Mr. Vandecasteele was sentenced to 40 years in prison and 74 lashes on charges of espionage and other accusations. He consistently denied any wrongdoing, and Belgium stated that the charges were fabricated and retaliatory in nature. In contrast, Mr. Assadi was sentenced to 20 years in Belgium for planning a bomb attack on an exiled Iranian opposition group’s rally in France. Iran claimed that his arrest, trial, and sentencing violated international law.
Belgium’s Prime Minister, Alexander de Croo, confirmed that Mr. Vandecasteele was flown from Iran to Oman on Thursday night, where he received medical care and underwent examinations by Belgian military personnel and diplomats. Prime Minister de Croo expressed his relief, stating, “If everything goes according to plan, he will be with us this evening. Free at last!” He emphasized the responsibility and commitment to prioritize the lives of Belgian citizens and assured that Belgium does not abandon anyone.
The family and friends of Mr. Vandecasteele celebrated the news, expressing their joy on a Twitter account dedicated to campaigning for his release. They eagerly awaited his return, sharing a photo of him standing next to an aircraft under the caption, “Olivier is free! We’re waiting for you!”
Mr. Vandecasteele had worked for several aid agencies, including the Norwegian Refugee Council, during his six-year stay in Iran. After leaving the country in 2021, he returned in February 2022 against the advice of the Belgian government to close down his apartment in Tehran. Unfortunately, he was arrested by the Revolutionary Guards during his visit and taken to Tehran’s Evin prison.
On the other hand, Iranian state TV broadcasted images of Mr. Assadi sitting with top officials at Tehran’s airport, though he was described as being “not in a condition to speak.” Iran’s Foreign Minister expressed gratitude for Oman’s role in securing Mr.
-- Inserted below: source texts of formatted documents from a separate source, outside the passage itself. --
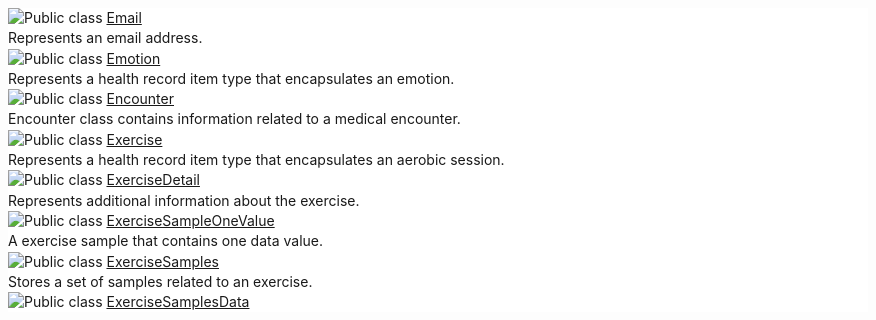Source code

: <td><img src="https://i-msdn.sec.s-msft.com/areas/global/content/clear.gif" title="Public class" alt="Public class" id="pubclass" class="cl_IC29808" /></td>
<td><a href="https://msdn.microsoft.com/en-us/library/microsoft.health.itemtypes.email.aspx">Email</a></td>
<td><div class="summary">
Represents an email address.
</div></td>
</tr>
<tr class="odd">
<td><img src="https://i-msdn.sec.s-msft.com/areas/global/content/clear.gif" title="Public class" alt="Public class" id="pubclass" class="cl_IC29808" /></td>
<td><a href="https://msdn.microsoft.com/en-us/library/microsoft.health.itemtypes.emotion.aspx">Emotion</a></td>
<td><div class="summary">
Represents a health record item type that encapsulates an emotion.
</div></td>
</tr>
<tr class="even">
<td><img src="https://i-msdn.sec.s-msft.com/areas/global/content/clear.gif" title="Public class" alt="Public class" id="pubclass" class="cl_IC29808" /></td>
<td><a href="https://msdn.microsoft.com/en-us/library/microsoft.health.itemtypes.encounter.aspx">Encounter</a></td>
<td><div class="summary">
Encounter class contains information related to a medical encounter.
</div></td>
</tr>
<tr class="odd">
<td><img src="https://i-msdn.sec.s-msft.com/areas/global/content/clear.gif" title="Public class" alt="Public class" id="pubclass" class="cl_IC29808" /></td>
<td><a href="https://msdn.microsoft.com/en-us/library/microsoft.health.itemtypes.exercise.aspx">Exercise</a></td>
<td><div class="summary">
Represents a health record item type that encapsulates an aerobic session.
</div></td>
</tr>
<tr class="even">
<td><img src="https://i-msdn.sec.s-msft.com/areas/global/content/clear.gif" title="Public class" alt="Public class" id="pubclass" class="cl_IC29808" /></td>
<td><a href="https://msdn.microsoft.com/en-us/library/microsoft.health.itemtypes.exercisedetail.aspx">ExerciseDetail</a></td>
<td><div class="summary">
Represents additional information about the exercise.
</div></td>
</tr>
<tr class="odd">
<td><img src="https://i-msdn.sec.s-msft.com/areas/global/content/clear.gif" title="Public class" alt="Public class" id="pubclass" class="cl_IC29808" /></td>
<td><a href="https://msdn.microsoft.com/en-us/library/microsoft.health.itemtypes.exercisesampleonevalue.aspx">ExerciseSampleOneValue</a></td>
<td><div class="summary">
A exercise sample that contains one data value.
</div></td>
</tr>
<tr class="even">
<td><img src="https://i-msdn.sec.s-msft.com/areas/global/content/clear.gif" title="Public class" alt="Public class" id="pubclass" class="cl_IC29808" /></td>
<td><a href="https://msdn.microsoft.com/en-us/library/microsoft.health.itemtypes.exercisesamples.aspx">ExerciseSamples</a></td>
<td><div class="summary">
Stores a set of samples related to an exercise.
</div></td>
</tr>
<tr class="odd">
<td><img src="https://i-msdn.sec.s-msft.com/areas/global/content/clear.gif" title="Public class" alt="Public class" id="pubclass" class="cl_IC29808" /></td>
<td><a href="https://msdn.microsoft.com/en-us/library/microsoft.health.itemtypes.exercisesamplesdata.aspx">ExerciseSamplesData</a></td>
Assadi’s release, emphasizing that he was an innocent diplomat who had been illegally detained in Germany and Belgium for over two years.
The implementation of the prisoner exchange treaty between Belgium and Iran, signed last year, faced delays until March due to a legal challenge from the Paris-based National Council of Resistance of Iran (NCRI), an opposition group allegedly targeted by Mr. Assadi. The NCRI, the political wing of the Mujahideen-e-Khalq (MEK) or People’s Mujahideen Organization of Iran (PMOI), criticized Belgium for paying “a shameful ransom to terrorism and hostage-taking” and claimed that the transfer violated the Belgian constitutional court’s order.
Mr. Assadi, who served as a third counselor at the Iranian embassy in Vienna, Austria, was accused of providing explosives and a detonator to a Belgian couple of Iranian origin who planned to bomb an NCRI rally. He was arrested in Germany and later extradited to Belgium to face trial, as the German court ruled that his diplomatic immunity did not apply in Germany due to his arrest while on holiday outside his host state.